Under current state law, you can be paying your rent on time every month, and one day come home to find that you've got less than 10 days to vacate your apartment because the landlord defaulted on the mortgage. State Senator Jeff Klein says nearly 600 New York City tenants are being evicted every month because of foreclosures, and they're usually the last ones to know about it because banks are not required to inform them.

Yesterday Klein held a press conference at City Hall to urge the State Assembly to pass a bill that would force banks to give tenants a heads up that their homes have been foreclosed on, and permit them up to 90 days to relocate. Speaking to reporters, Klein said, "These are people who paid their rent on time, played by the rules, maintained these properties - and one day they wake up and a marshal is at their door ready to evict them." Klein's bill passed in the State Senate on Wednesday by a 37-24 vote.

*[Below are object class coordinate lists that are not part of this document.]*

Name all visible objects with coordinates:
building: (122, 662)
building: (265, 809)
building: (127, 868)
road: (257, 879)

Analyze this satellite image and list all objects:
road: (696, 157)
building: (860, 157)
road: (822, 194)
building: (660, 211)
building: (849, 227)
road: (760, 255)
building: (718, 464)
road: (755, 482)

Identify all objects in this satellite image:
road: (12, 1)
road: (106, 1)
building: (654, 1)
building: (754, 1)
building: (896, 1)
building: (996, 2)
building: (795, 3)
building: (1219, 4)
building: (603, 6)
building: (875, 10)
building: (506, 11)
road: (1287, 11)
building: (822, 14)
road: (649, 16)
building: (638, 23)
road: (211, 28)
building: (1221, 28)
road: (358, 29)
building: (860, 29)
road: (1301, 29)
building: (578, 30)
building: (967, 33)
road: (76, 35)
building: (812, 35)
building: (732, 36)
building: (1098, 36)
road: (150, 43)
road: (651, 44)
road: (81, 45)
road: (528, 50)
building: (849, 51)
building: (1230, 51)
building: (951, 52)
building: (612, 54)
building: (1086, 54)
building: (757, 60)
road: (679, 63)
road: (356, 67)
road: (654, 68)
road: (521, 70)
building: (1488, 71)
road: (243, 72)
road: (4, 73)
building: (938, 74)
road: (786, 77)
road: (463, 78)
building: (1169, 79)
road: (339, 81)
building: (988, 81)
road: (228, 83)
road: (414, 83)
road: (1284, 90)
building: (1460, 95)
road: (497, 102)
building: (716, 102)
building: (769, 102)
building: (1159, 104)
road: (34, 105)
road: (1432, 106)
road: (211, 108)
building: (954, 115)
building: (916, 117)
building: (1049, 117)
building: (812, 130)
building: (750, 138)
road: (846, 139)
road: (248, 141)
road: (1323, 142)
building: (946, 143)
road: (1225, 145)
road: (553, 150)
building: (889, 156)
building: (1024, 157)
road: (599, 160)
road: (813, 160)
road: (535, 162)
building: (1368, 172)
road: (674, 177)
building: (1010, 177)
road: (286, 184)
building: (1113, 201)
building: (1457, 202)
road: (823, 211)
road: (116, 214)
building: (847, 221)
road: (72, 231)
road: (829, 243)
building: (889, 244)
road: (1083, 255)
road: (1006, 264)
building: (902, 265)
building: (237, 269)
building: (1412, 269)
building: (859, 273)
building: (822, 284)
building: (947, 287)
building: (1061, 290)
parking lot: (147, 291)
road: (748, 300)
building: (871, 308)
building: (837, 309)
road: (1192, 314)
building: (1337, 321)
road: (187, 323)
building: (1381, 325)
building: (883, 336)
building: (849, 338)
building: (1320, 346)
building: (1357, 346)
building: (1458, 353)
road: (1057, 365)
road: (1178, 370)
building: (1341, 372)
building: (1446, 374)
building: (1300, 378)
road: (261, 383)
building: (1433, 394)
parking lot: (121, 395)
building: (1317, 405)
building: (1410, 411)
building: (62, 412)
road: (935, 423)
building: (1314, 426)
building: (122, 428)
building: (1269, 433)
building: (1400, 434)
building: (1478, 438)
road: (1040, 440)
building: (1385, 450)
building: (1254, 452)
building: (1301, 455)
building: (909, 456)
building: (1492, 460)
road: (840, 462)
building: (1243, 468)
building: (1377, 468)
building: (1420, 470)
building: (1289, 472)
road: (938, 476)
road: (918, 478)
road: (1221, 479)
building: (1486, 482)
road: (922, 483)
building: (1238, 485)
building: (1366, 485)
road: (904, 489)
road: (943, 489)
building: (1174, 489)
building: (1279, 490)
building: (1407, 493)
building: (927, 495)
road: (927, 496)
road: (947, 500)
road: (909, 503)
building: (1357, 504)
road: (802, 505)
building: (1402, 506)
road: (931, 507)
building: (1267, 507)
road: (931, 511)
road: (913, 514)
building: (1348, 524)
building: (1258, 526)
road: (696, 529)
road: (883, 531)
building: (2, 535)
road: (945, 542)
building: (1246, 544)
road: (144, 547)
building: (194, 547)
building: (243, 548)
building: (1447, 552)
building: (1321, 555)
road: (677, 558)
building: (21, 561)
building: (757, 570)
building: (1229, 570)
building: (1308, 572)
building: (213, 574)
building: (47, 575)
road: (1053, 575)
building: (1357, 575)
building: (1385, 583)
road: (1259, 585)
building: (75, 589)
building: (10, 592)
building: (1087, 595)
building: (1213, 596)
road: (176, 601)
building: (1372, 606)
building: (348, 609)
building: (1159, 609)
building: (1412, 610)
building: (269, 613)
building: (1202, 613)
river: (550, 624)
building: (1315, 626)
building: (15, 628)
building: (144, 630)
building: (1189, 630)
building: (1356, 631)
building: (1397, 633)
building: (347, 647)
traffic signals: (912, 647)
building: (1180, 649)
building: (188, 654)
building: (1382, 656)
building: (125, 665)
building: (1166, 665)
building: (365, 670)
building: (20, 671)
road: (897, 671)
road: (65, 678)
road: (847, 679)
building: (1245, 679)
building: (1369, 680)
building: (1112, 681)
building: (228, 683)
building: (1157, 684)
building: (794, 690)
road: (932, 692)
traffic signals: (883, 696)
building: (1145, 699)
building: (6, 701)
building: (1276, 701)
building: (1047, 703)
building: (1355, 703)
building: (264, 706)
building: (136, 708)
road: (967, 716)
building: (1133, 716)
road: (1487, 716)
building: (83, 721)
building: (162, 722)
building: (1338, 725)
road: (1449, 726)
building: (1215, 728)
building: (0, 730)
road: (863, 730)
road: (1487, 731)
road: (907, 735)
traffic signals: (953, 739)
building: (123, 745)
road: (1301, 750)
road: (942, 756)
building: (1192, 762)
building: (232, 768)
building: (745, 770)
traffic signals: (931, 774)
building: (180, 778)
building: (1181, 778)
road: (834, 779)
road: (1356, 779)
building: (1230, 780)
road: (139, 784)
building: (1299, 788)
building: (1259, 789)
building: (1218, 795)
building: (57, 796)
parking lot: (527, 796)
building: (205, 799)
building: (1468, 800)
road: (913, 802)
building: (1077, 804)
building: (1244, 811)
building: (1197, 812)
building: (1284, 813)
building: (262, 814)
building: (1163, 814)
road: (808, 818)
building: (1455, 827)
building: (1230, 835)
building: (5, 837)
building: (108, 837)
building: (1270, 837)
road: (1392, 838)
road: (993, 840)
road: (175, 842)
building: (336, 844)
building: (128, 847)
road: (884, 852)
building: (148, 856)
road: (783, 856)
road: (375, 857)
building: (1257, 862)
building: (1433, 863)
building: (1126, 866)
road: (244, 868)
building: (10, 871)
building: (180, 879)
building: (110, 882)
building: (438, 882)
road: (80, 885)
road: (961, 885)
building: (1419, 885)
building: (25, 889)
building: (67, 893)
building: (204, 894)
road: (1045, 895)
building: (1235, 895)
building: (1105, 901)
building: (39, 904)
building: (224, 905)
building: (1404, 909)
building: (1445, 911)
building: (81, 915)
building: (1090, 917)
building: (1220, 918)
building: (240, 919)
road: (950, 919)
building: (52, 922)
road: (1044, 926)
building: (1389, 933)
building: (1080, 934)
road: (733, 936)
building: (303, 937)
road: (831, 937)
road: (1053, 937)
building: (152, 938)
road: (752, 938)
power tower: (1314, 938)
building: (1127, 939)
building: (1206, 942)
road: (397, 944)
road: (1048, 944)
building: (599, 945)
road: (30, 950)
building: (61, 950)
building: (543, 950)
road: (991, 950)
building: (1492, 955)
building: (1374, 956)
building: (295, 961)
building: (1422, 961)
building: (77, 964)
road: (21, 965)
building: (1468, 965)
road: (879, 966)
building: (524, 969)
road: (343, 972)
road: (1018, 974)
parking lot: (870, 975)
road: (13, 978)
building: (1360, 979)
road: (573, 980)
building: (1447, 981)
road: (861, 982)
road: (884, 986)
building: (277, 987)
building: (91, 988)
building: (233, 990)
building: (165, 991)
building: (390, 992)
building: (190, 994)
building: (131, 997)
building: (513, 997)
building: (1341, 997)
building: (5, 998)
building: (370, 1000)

Lionel Ouellette, executive director of CHANGER, a nonprofit housing organization, told the press, "We're seeing some of the largest financial institutions in the country accessing federal bailout dollars and then turning around and evicting homeowners [and] evicting tenants from their properties." A similar measure sponsored by Senators John Kerry and Kirsten Gillibrand was also passed in Washington on Wednesday as an amendment to the Help Families Save Their Homes Act of 2009. That would also give tenants and families nationwide at least 90 days to find their next home if they are renting in a building that is foreclosed upon.